Exercise prompt: Would you copy the records exactly, leaving the pictures out?
***** Given data *****
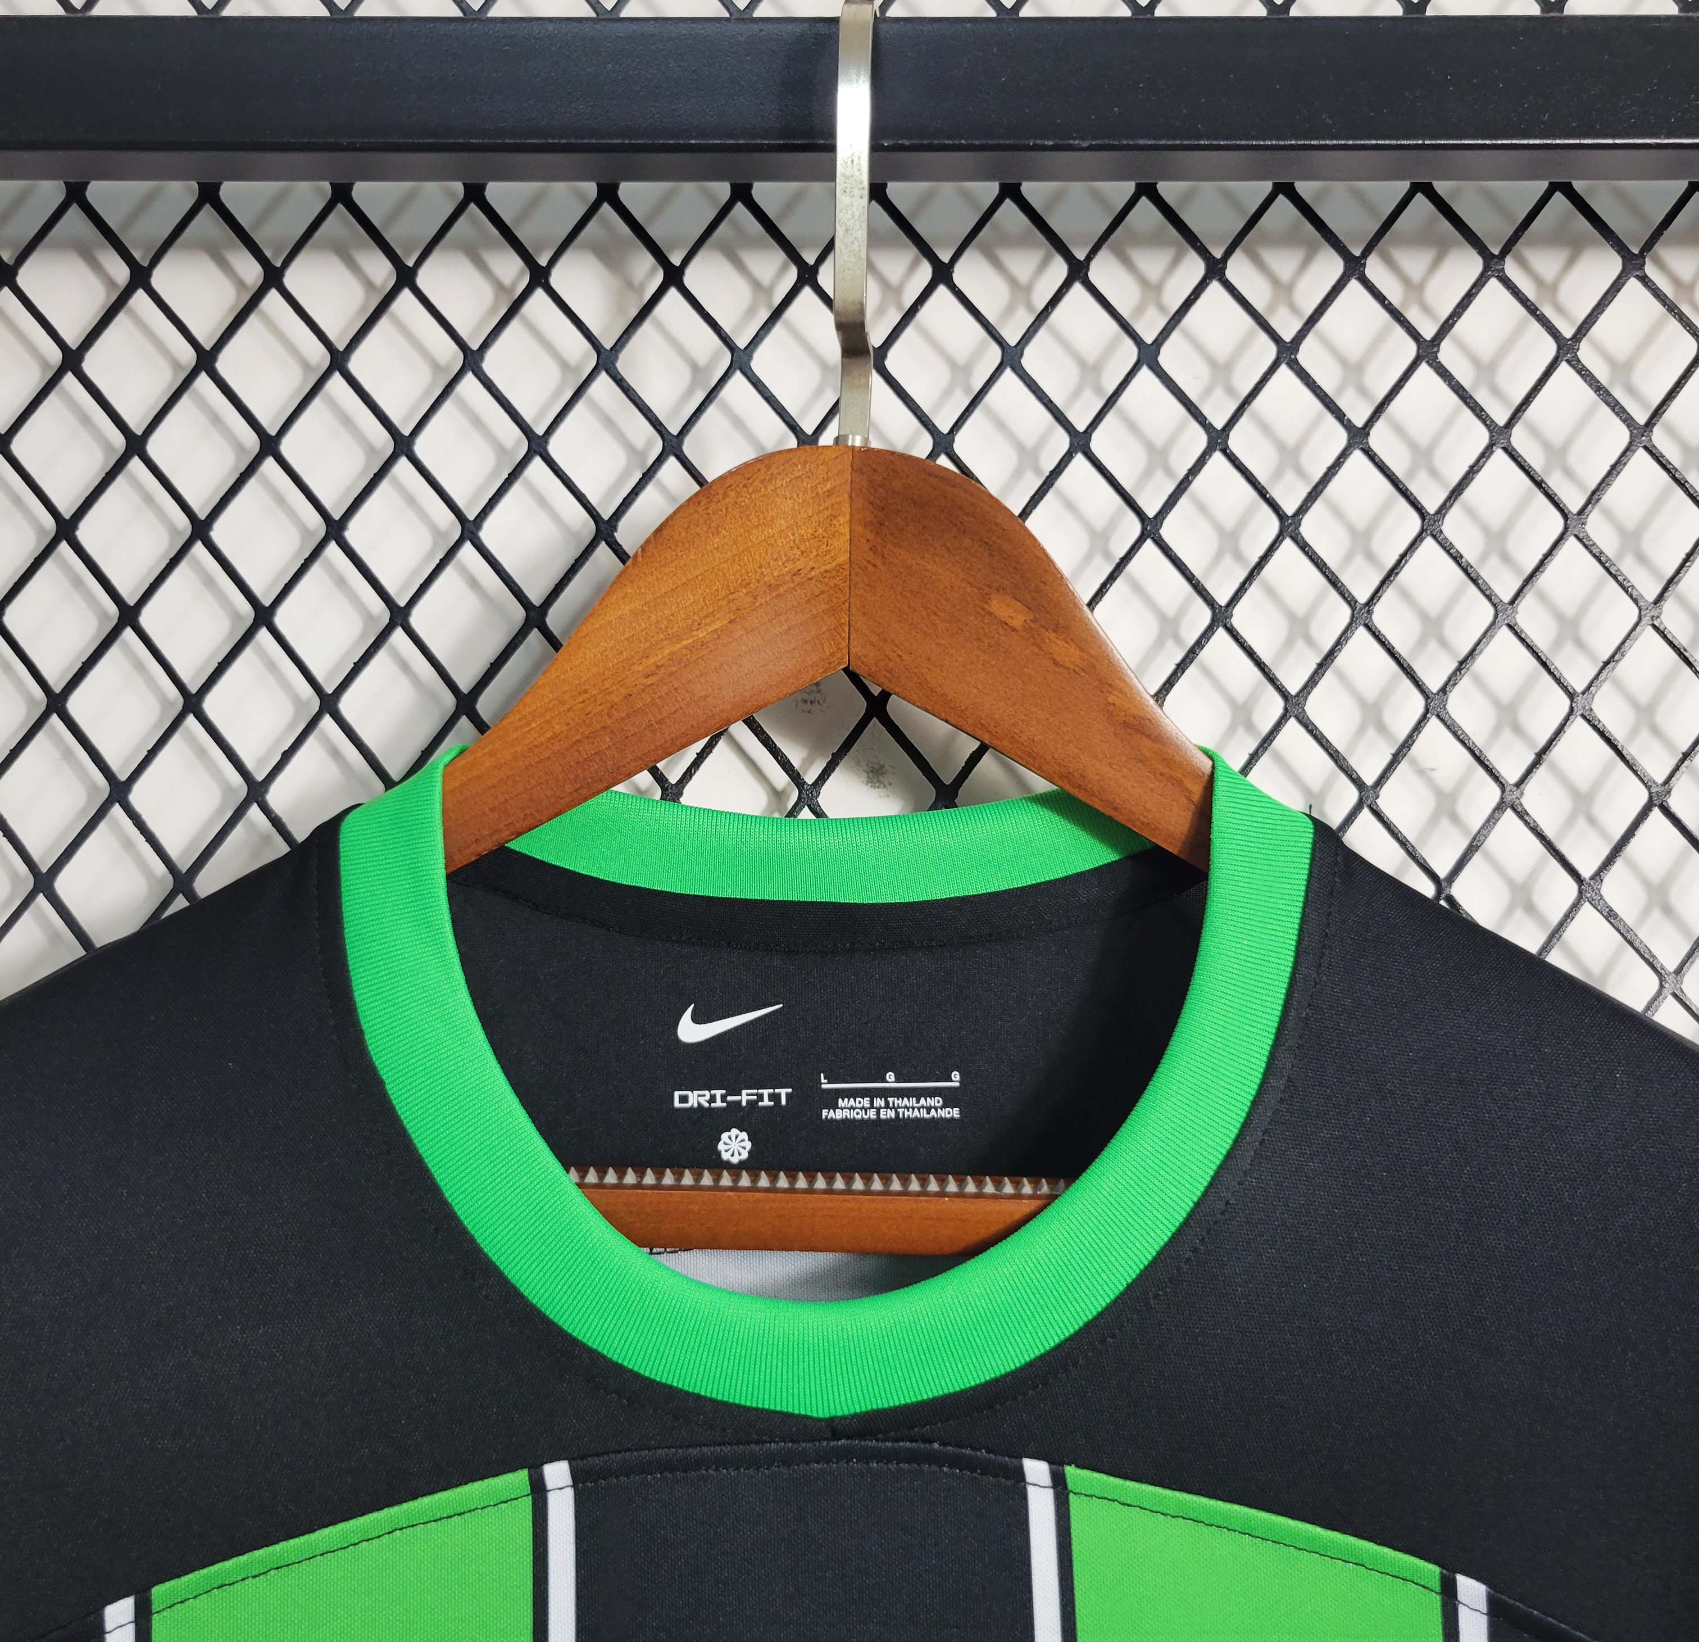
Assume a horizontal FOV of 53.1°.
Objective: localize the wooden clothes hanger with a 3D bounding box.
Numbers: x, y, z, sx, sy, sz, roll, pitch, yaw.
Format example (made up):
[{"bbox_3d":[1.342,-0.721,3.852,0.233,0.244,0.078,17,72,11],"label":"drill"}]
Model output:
[{"bbox_3d":[0.001,-0.037,0.343,0.435,0.250,0.050,1,0,0],"label":"wooden clothes hanger"}]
*****
Response below:
Assume a horizontal FOV of 53.1°.
Objective: localize the wooden clothes hanger with a 3D bounding box.
Numbers: x, y, z, sx, sy, sz, roll, pitch, yaw.
Format example (made up):
[{"bbox_3d":[1.342,-0.721,3.852,0.233,0.244,0.078,17,72,11],"label":"drill"}]
Model output:
[{"bbox_3d":[0.001,-0.037,0.343,0.435,0.250,0.050,1,0,0],"label":"wooden clothes hanger"}]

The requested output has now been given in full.